Timing Gold Is A Fool’s Errand

“I don’t agree with you Jodie…..Gold is in a bear market….too early to put some money in the yellow metal….” is a comment from the article recently posted by the Economic Times asking the question, “Where do you see the gold prices making a bottom as every fundamental turns unfavorable for gold?”

We love your comments expressing your opinions about where the market is and where it’s going, just as much as we love to share the history lessons told through our indices.

Let’s pretend today is sometime in the middle of 1981. President Reagan just established the Gold Commission that rejected returning the U.S. to a gold standard. The Fed raised rates to 20% and inflation fell. But that created a recession. Gold investors lost about half their asset values. They wondered, “Had gold reached its bottom?”

To understand the answer to this question, investors might consider the underpinnings of the prior bull run of over 400% that started when Nixon took the dollar off the gold standard in 1973. Inflation tripled, the dollar crashed, and after years of erratic monetary policy, investors piled into gold as a safe haven. The perfect environment for gold ended and investors wondered about the future of gold without these supports.

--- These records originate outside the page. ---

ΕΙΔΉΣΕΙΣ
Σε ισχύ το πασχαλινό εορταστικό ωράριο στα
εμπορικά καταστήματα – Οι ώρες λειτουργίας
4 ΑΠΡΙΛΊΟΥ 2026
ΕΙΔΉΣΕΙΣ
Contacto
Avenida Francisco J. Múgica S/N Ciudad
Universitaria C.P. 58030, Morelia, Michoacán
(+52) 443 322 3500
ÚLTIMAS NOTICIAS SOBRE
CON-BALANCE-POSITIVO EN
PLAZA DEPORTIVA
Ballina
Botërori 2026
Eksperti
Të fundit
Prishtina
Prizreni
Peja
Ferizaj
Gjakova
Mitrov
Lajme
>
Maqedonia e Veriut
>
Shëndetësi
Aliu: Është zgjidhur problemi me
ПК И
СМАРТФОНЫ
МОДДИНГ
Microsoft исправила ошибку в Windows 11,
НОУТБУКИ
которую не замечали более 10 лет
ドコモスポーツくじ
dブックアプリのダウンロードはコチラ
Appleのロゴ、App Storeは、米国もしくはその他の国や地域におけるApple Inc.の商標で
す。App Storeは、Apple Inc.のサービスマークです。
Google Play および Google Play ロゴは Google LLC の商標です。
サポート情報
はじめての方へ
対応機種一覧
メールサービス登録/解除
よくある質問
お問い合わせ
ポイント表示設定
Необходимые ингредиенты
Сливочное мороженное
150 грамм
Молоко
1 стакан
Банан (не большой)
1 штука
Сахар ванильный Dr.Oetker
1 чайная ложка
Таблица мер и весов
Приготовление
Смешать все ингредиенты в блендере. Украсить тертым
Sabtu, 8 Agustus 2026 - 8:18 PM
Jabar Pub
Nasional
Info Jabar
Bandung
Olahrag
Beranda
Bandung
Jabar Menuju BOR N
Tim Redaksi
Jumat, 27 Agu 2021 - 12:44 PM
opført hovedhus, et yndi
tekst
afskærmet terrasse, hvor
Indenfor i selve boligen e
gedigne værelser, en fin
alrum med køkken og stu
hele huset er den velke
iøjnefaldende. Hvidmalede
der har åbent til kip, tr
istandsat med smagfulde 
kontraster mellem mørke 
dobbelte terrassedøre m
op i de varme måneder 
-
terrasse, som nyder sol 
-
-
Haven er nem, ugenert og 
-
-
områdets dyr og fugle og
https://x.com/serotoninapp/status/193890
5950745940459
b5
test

For the next 20 years, gold lived through mostly expansionary periods. Even as investors abandoned gold for stocks, gold didn’t fall much further.

2001 Gold

Not until Sep. 11, 2001, did fear ripple through the market, triggering the flight to safety into gold again. The drivers of inflation and a weak dollar that supported gold through the 1970’s bull run were back. These factors plus the global financial crisis and worries about government reform led gold to a record high. Such forces in addition to the growing popularity of the gold ETF as a new way for investors to access gold sent gold soaring more than 600% over the next ten years, until Aug. 2011.

As worries eased, investors fled gold once again. However, many in this selloff have no memory of the 65% drop that happened in 1981-82. Currently, gold has only lost 45% since its peak four years ago, but the majority of the loss happened in 2013 when gold dropped 28%, the most since 1981.